(EXERCISE DATA begins)
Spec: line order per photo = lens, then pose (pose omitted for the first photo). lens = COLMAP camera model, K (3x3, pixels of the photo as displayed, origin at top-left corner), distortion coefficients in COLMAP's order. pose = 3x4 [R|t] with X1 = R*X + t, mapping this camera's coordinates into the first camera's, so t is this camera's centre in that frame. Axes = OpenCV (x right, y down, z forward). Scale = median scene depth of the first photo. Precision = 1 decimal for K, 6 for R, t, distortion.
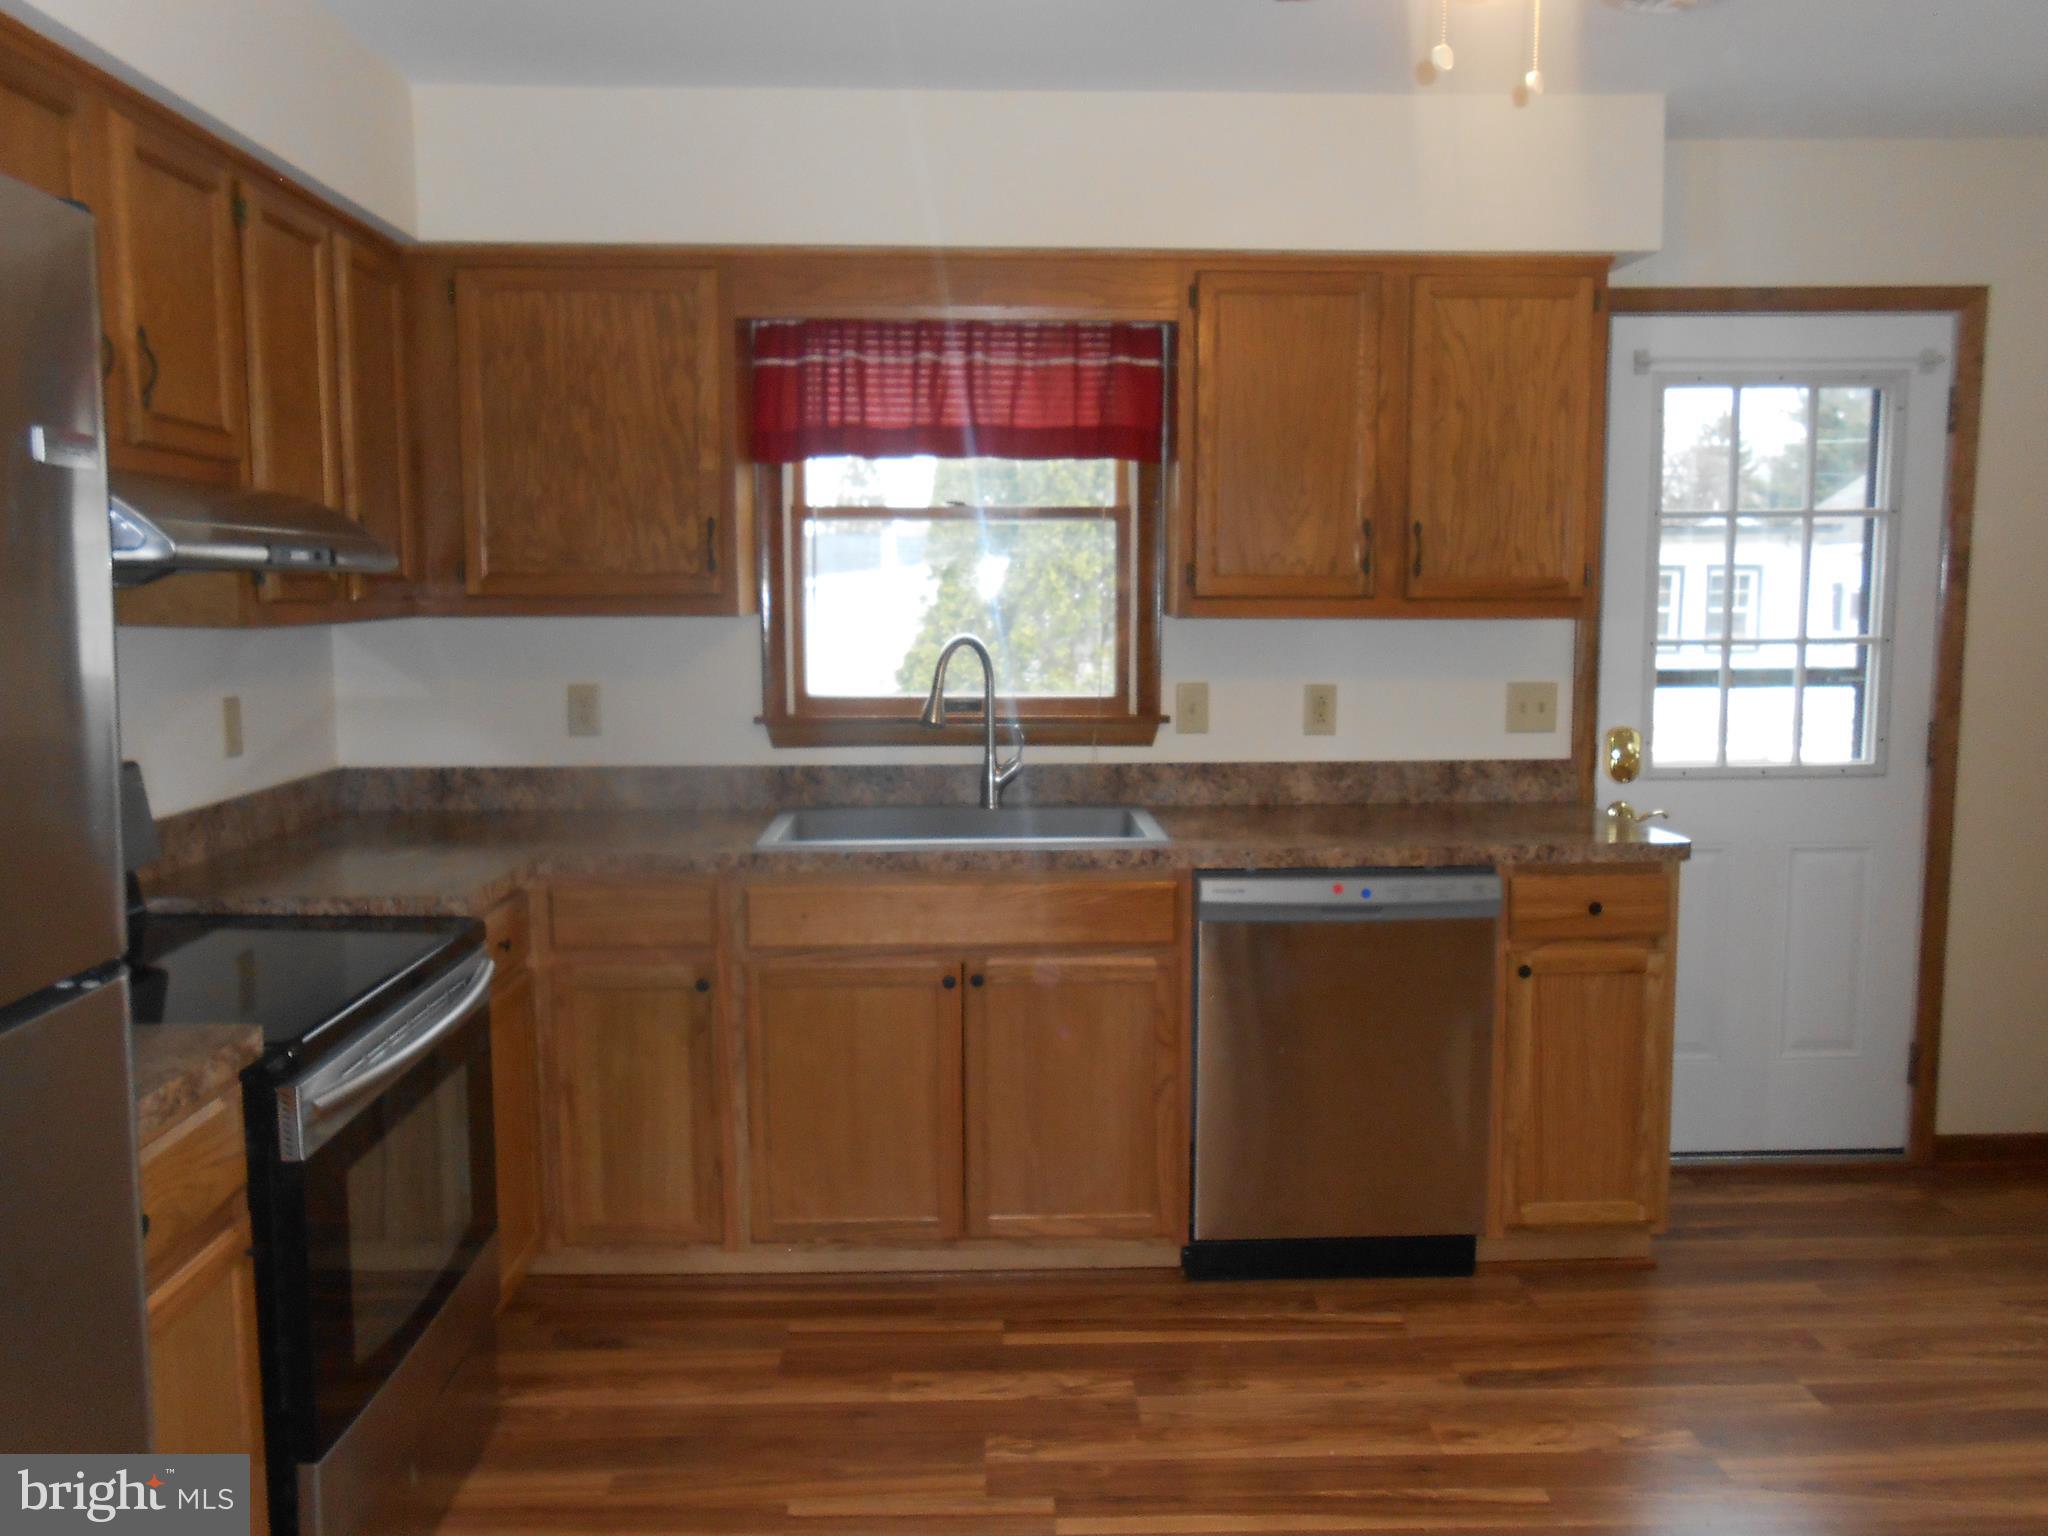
lens RADIAL K [[1594.4, 0, 1024.0], [0, 1594.4, 768.0], [0, 0, 1]] dist [-0.078911, 0.116029]
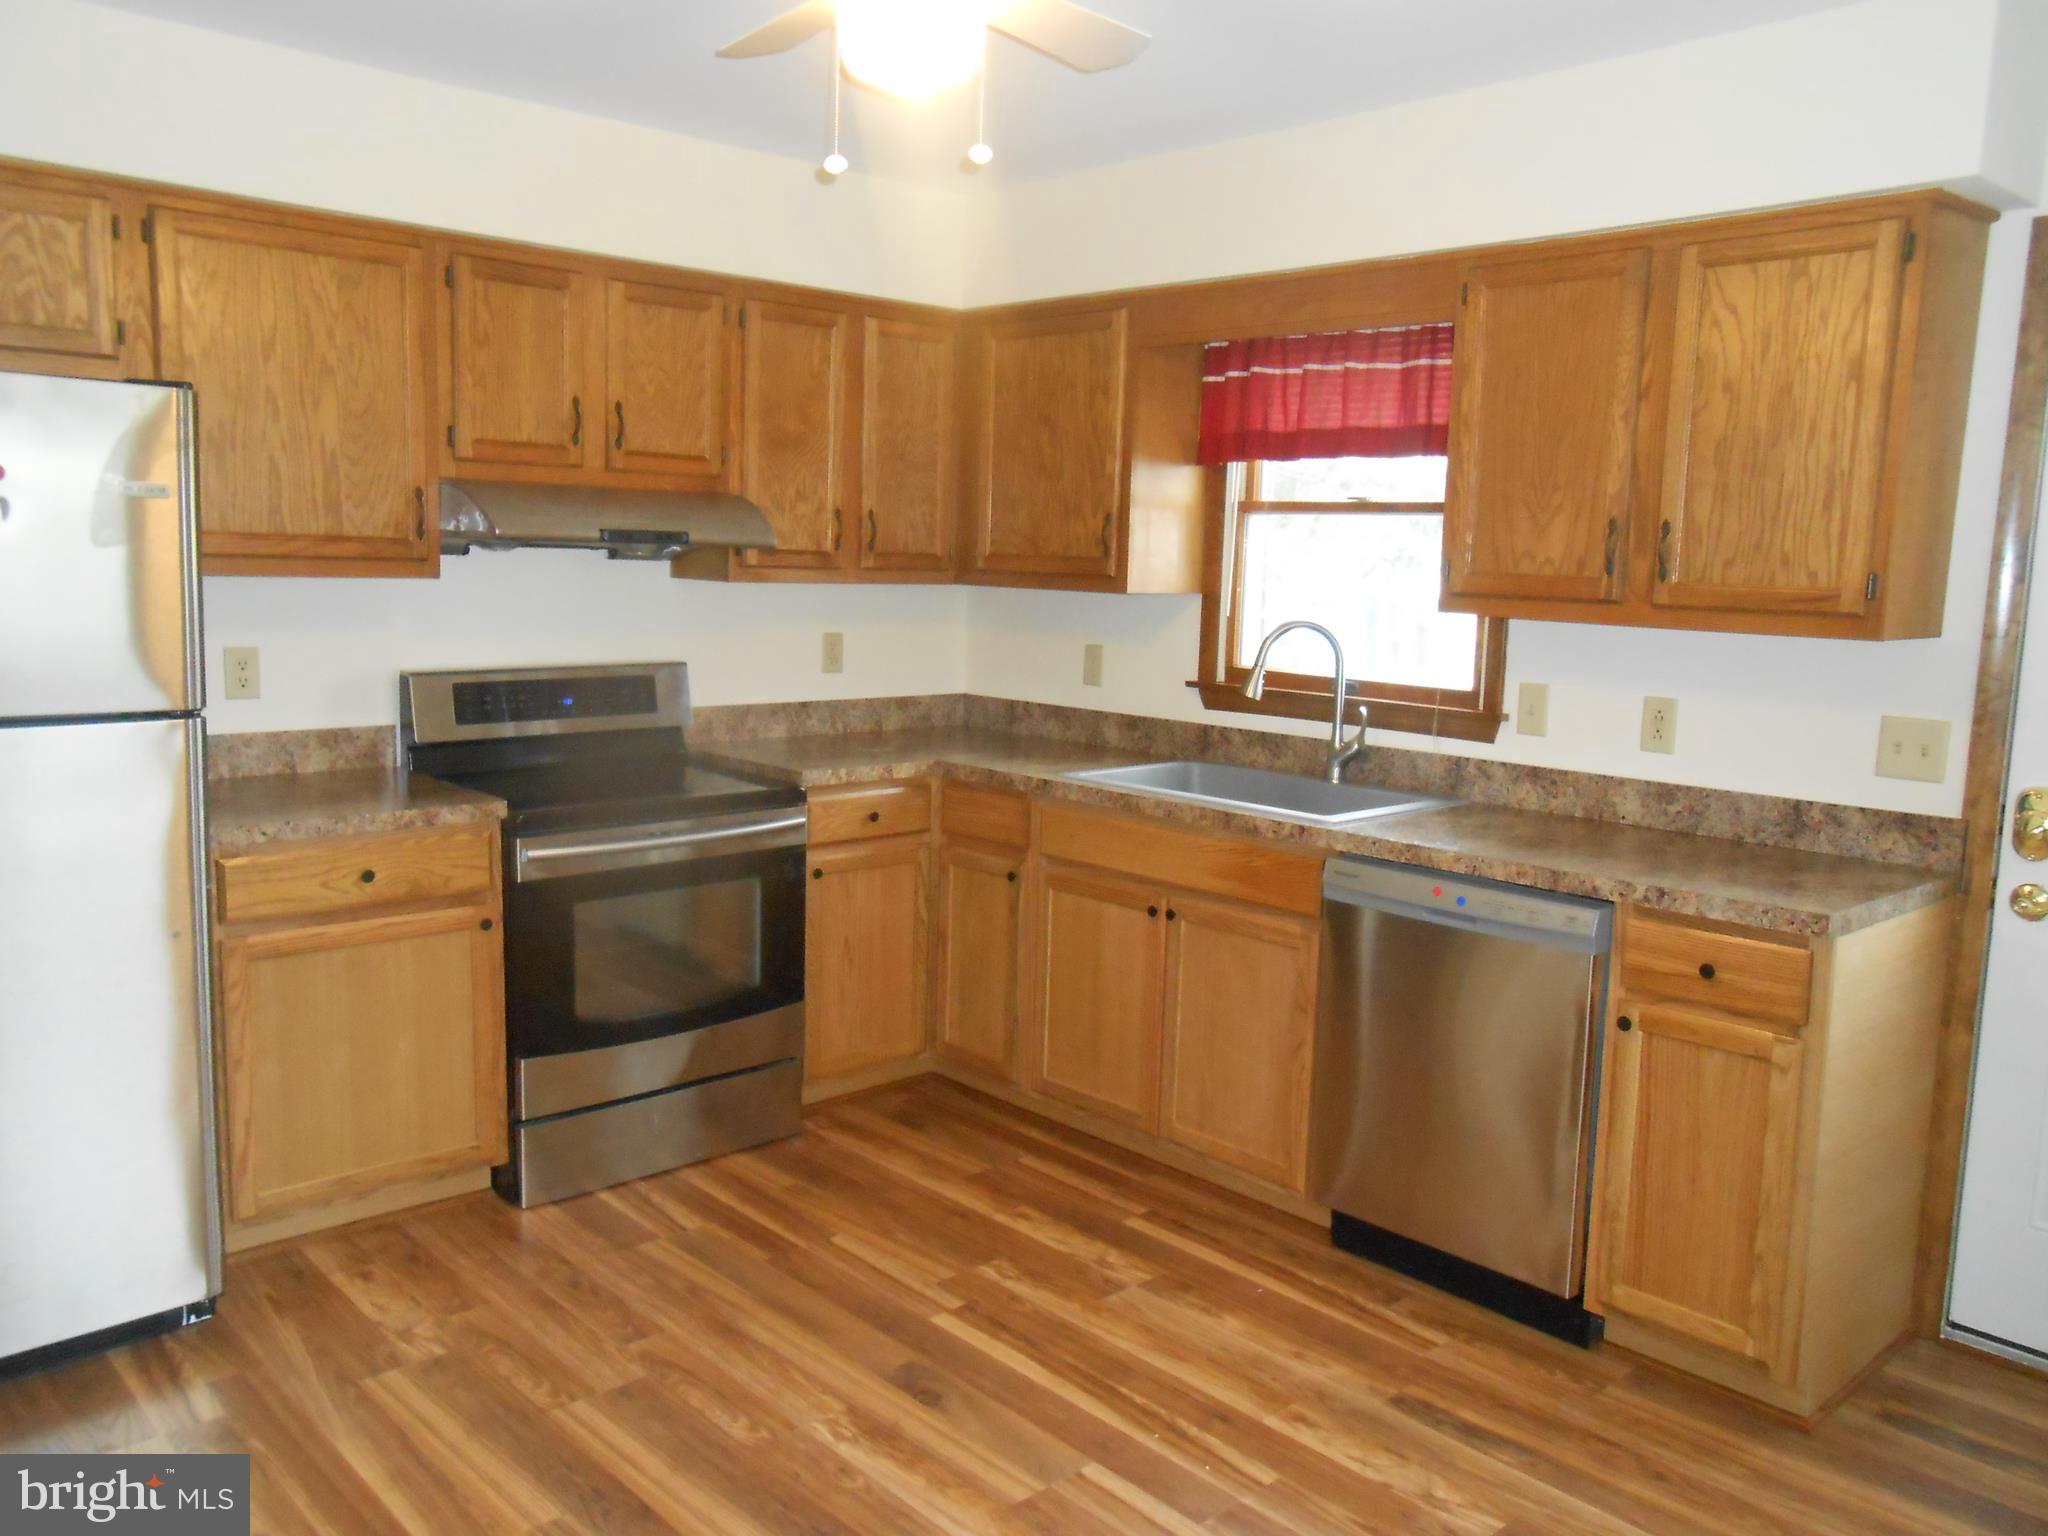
lens RADIAL K [[1602.0, 0, 1024.0], [0, 1602.0, 768.0], [0, 0, 1]] dist [-0.018280, -0.003496]
pose [[0.660631, 0.122946, -0.740575, 0.702637], [-0.114035, 0.991485, 0.062875, -0.031373], [0.741999, 0.042914, 0.669026, 0.127300]]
(EXERCISE DATA ends)
— TASK —
The reply should repeat the listing above exactly and contain no pictures.

— FINISHED EXERCISE —
Spec: line order per photo = lens, then pose (pose omitted for the first photo). lens = COLMAP camera model, K (3x3, pixels of the photo as displayed, origin at top-left corner), distortion coefficients in COLMAP's order. pose = 3x4 [R|t] with X1 = R*X + t, mapping this camera's coordinates into the first camera's, so t is this camera's centre in that frame. Axes = OpenCV (x right, y down, z forward). Scale = median scene depth of the first photo. Precision = 1 decimal for K, 6 for R, t, distortion.
lens RADIAL K [[1594.4, 0, 1024.0], [0, 1594.4, 768.0], [0, 0, 1]] dist [-0.078911, 0.116029]
lens RADIAL K [[1602.0, 0, 1024.0], [0, 1602.0, 768.0], [0, 0, 1]] dist [-0.018280, -0.003496]
pose [[0.660631, 0.122946, -0.740575, 0.702637], [-0.114035, 0.991485, 0.062875, -0.031373], [0.741999, 0.042914, 0.669026, 0.127300]]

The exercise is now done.